> _Work instruction_:
Where the material below has a line containing "S.C.S. AUTONOMOUS COLLEGE, PURI", start repeating exactly, and keep going through the line containing "Conceptual Framework: Language", with no other lines.

++++ Excerpted records

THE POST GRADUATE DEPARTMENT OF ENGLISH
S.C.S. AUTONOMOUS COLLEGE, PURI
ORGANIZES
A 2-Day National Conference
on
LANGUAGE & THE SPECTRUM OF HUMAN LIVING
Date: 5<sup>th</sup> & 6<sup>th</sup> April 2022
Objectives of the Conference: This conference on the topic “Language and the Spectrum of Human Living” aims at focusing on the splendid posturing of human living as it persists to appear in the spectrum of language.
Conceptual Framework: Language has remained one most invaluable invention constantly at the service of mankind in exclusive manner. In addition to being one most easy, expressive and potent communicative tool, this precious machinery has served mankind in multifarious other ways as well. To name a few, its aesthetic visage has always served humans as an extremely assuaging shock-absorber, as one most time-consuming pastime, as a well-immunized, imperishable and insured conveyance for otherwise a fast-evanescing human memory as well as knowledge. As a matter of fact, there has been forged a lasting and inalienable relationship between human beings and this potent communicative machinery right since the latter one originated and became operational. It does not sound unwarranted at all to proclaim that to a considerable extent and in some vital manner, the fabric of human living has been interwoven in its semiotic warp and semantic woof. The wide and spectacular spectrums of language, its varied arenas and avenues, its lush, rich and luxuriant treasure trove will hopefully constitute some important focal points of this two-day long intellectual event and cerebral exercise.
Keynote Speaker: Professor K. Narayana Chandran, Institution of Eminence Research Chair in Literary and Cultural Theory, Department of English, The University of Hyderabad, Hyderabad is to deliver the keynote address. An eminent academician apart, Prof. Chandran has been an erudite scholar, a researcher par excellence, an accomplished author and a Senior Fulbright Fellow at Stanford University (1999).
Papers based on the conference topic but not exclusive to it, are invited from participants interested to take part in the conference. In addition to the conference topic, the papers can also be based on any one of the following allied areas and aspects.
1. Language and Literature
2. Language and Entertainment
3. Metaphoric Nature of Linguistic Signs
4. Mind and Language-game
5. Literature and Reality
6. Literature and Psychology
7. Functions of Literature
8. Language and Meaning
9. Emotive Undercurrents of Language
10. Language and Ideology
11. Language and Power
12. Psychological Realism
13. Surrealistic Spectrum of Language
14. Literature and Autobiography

++++++++

> _Response to the task_:
S.C.S. AUTONOMOUS COLLEGE, PURI
ORGANIZES
A 2-Day National Conference
on
LANGUAGE & THE SPECTRUM OF HUMAN LIVING
Date: 5<sup>th</sup> & 6<sup>th</sup> April 2022
Objectives of the Conference: This conference on the topic “Language and the Spectrum of Human Living” aims at focusing on the splendid posturing of human living as it persists to appear in the spectrum of language.
Conceptual Framework: Language has remained one most invaluable invention constantly at the service of mankind in exclusive manner. In addition to being one most easy, expressive and potent communicative tool, this precious machinery has served mankind in multifarious other ways as well. To name a few, its aesthetic visage has always served humans as an extremely assuaging shock-absorber, as one most time-consuming pastime, as a well-immunized, imperishable and insured conveyance for otherwise a fast-evanescing human memory as well as knowledge. As a matter of fact, there has been forged a lasting and inalienable relationship between human beings and this potent communicative machinery right since the latter one originated and became operational. It does not sound unwarranted at all to proclaim that to a considerable extent and in some vital manner, the fabric of human living has been interwoven in its semiotic warp and semantic woof. The wide and spectacular spectrums of language, its varied arenas and avenues, its lush, rich and luxuriant treasure trove will hopefully constitute some important focal points of this two-day long intellectual event and cerebral exercise.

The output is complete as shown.